→ **WHAT YOU ARE ASKED TO DO**
Copy the data below exactly, but not the pictures it contains.

→ **AVAILABLE DATA**
────────────────────────────────────────
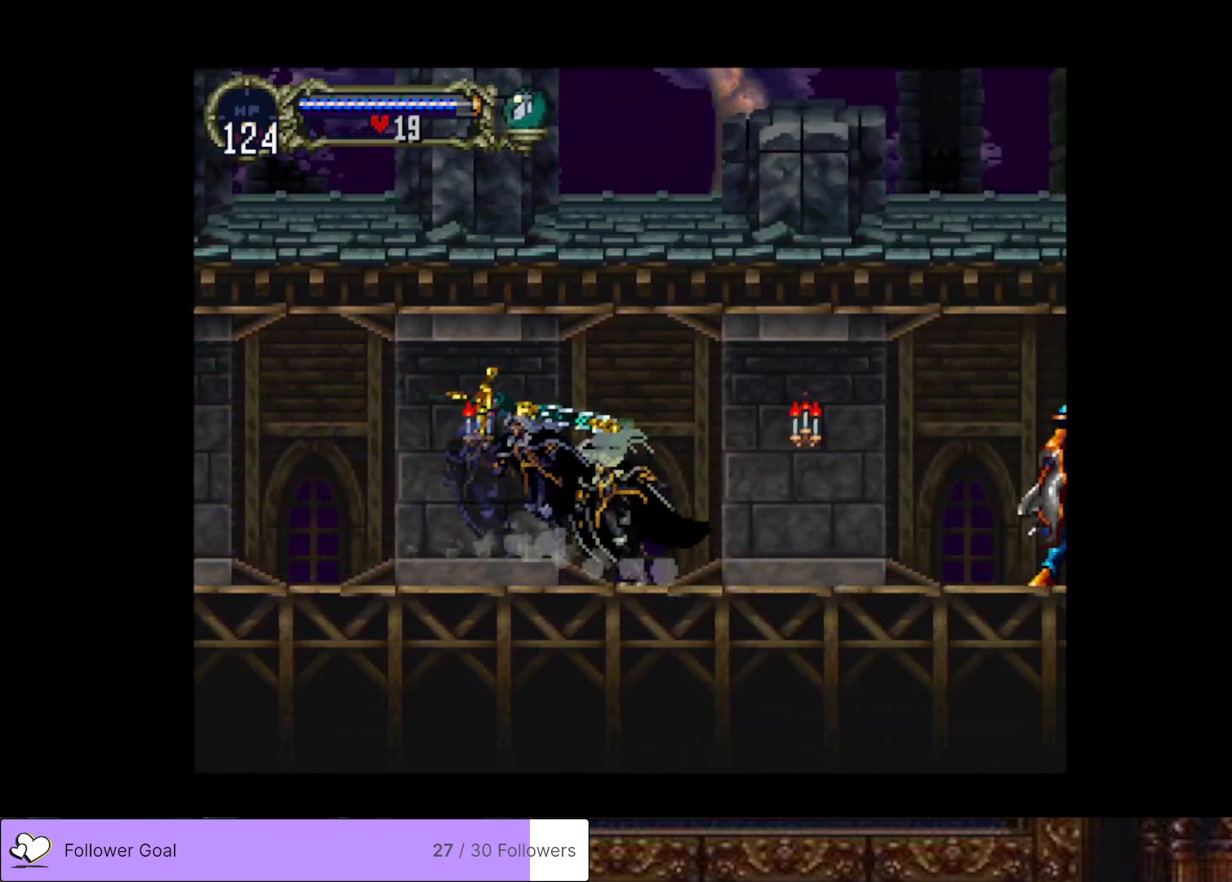
{"buttons": [], "right_stick": "center", "events": [[83, "TRIANGLE", "up"], [100, "CIRCLE", "up"], [167, "CIRCLE", "down"], [184, "TRIANGLE", "down"], [267, "TRIANGLE", "up"], [284, "CIRCLE", "up"], [350, "CIRCLE", "down"], [367, "TRIANGLE", "down"], [451, "TRIANGLE", "up"], [467, "CIRCLE", "up"]]}
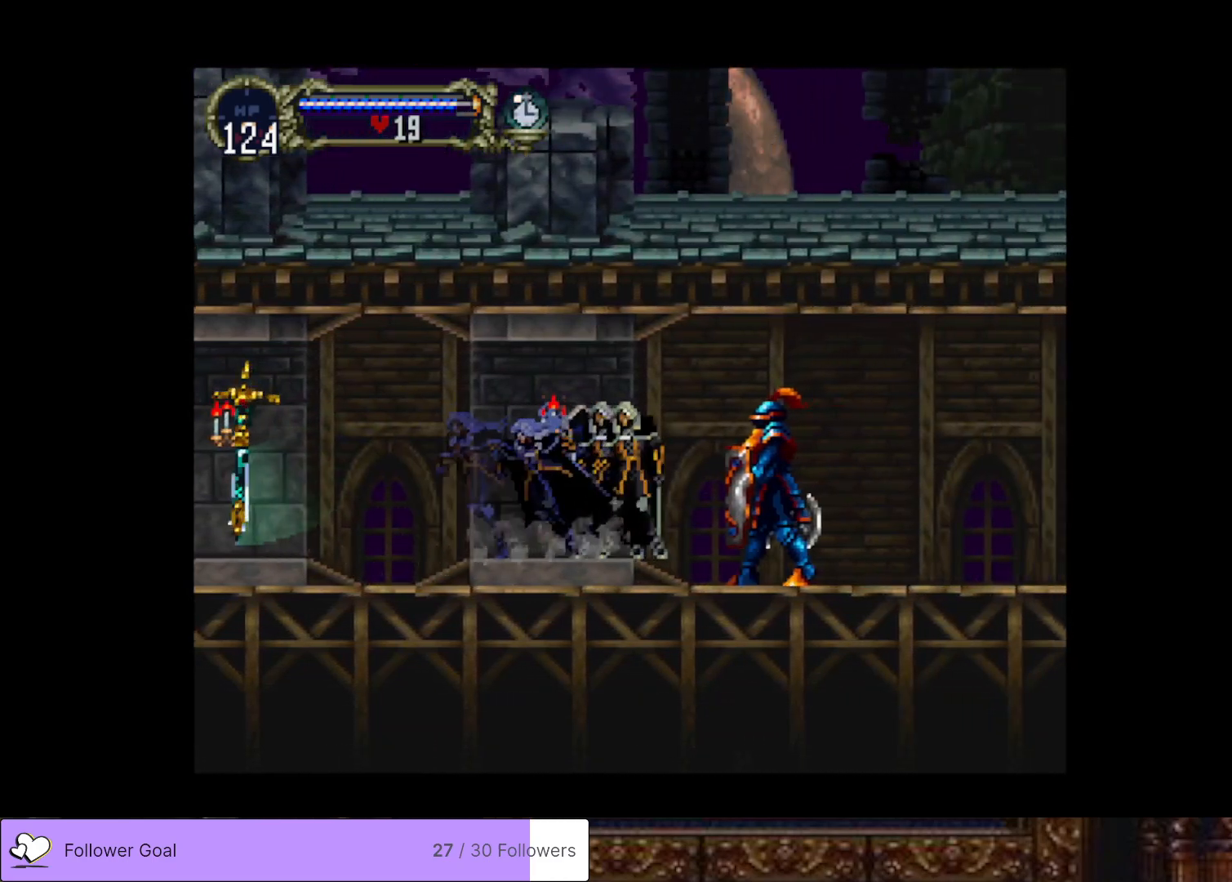
{"buttons": ["DPAD_DOWN", "DPAD_RIGHT"], "right_stick": "center", "events": [[33, "DPAD_RIGHT", "down"], [50, "DPAD_DOWN", "down"], [100, "SQUARE", "down"], [216, "SQUARE", "up"], [300, "SQUARE", "down"], [400, "SQUARE", "up"]]}
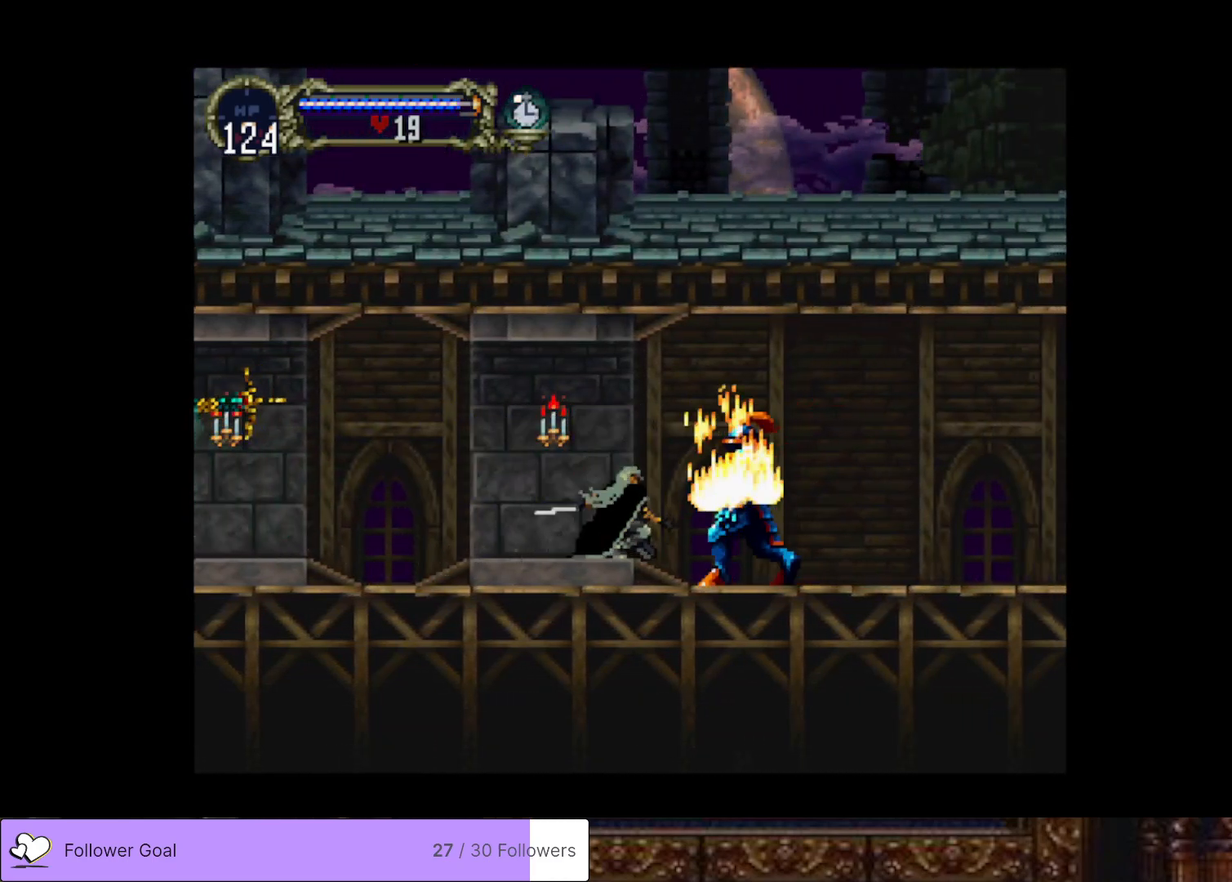
{"buttons": ["CIRCLE", "TRIANGLE", "DPAD_LEFT"], "right_stick": "center", "events": [[200, "DPAD_DOWN", "up"], [434, "CIRCLE", "down"], [434, "DPAD_RIGHT", "up"], [451, "DPAD_LEFT", "down"], [467, "TRIANGLE", "down"]]}
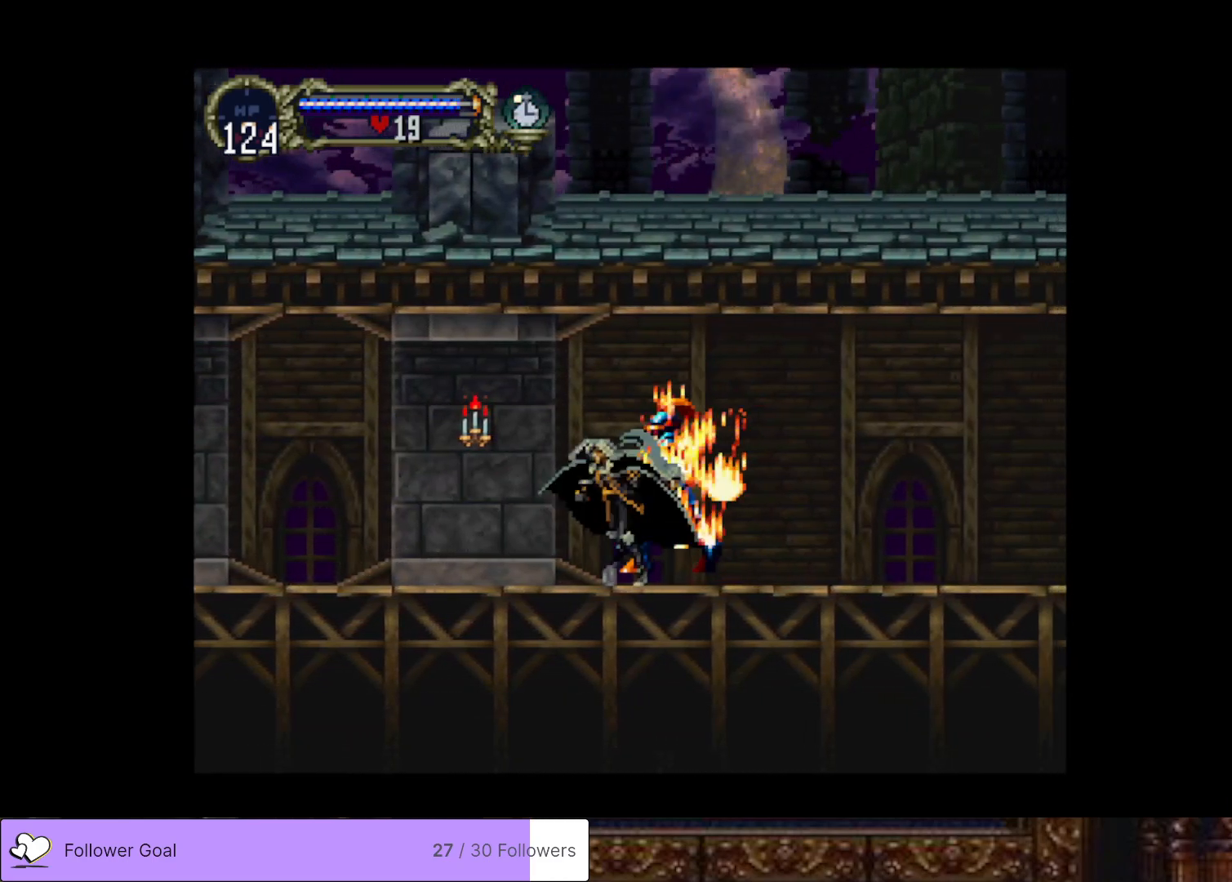
{"buttons": [], "right_stick": "center", "events": [[50, "TRIANGLE", "up"], [66, "CIRCLE", "up"], [66, "DPAD_LEFT", "up"], [116, "CIRCLE", "down"], [133, "TRIANGLE", "down"], [233, "TRIANGLE", "up"], [250, "CIRCLE", "up"], [300, "CIRCLE", "down"], [333, "TRIANGLE", "down"], [400, "TRIANGLE", "up"], [417, "CIRCLE", "up"]]}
────────────────────────────────────────
→ **SOLUTION TO THIS EXERCISE**
{"buttons": [], "right_stick": "center", "events": [[83, "TRIANGLE", "up"], [100, "CIRCLE", "up"], [167, "CIRCLE", "down"], [184, "TRIANGLE", "down"], [267, "TRIANGLE", "up"], [284, "CIRCLE", "up"], [350, "CIRCLE", "down"], [367, "TRIANGLE", "down"], [451, "TRIANGLE", "up"], [467, "CIRCLE", "up"]]}
{"buttons": ["DPAD_DOWN", "DPAD_RIGHT"], "right_stick": "center", "events": [[33, "DPAD_RIGHT", "down"], [50, "DPAD_DOWN", "down"], [100, "SQUARE", "down"], [216, "SQUARE", "up"], [300, "SQUARE", "down"], [400, "SQUARE", "up"]]}
{"buttons": ["CIRCLE", "TRIANGLE", "DPAD_LEFT"], "right_stick": "center", "events": [[200, "DPAD_DOWN", "up"], [434, "CIRCLE", "down"], [434, "DPAD_RIGHT", "up"], [451, "DPAD_LEFT", "down"], [467, "TRIANGLE", "down"]]}
{"buttons": [], "right_stick": "center", "events": [[50, "TRIANGLE", "up"], [66, "CIRCLE", "up"], [66, "DPAD_LEFT", "up"], [116, "CIRCLE", "down"], [133, "TRIANGLE", "down"], [233, "TRIANGLE", "up"], [250, "CIRCLE", "up"], [300, "CIRCLE", "down"], [333, "TRIANGLE", "down"], [400, "TRIANGLE", "up"], [417, "CIRCLE", "up"]]}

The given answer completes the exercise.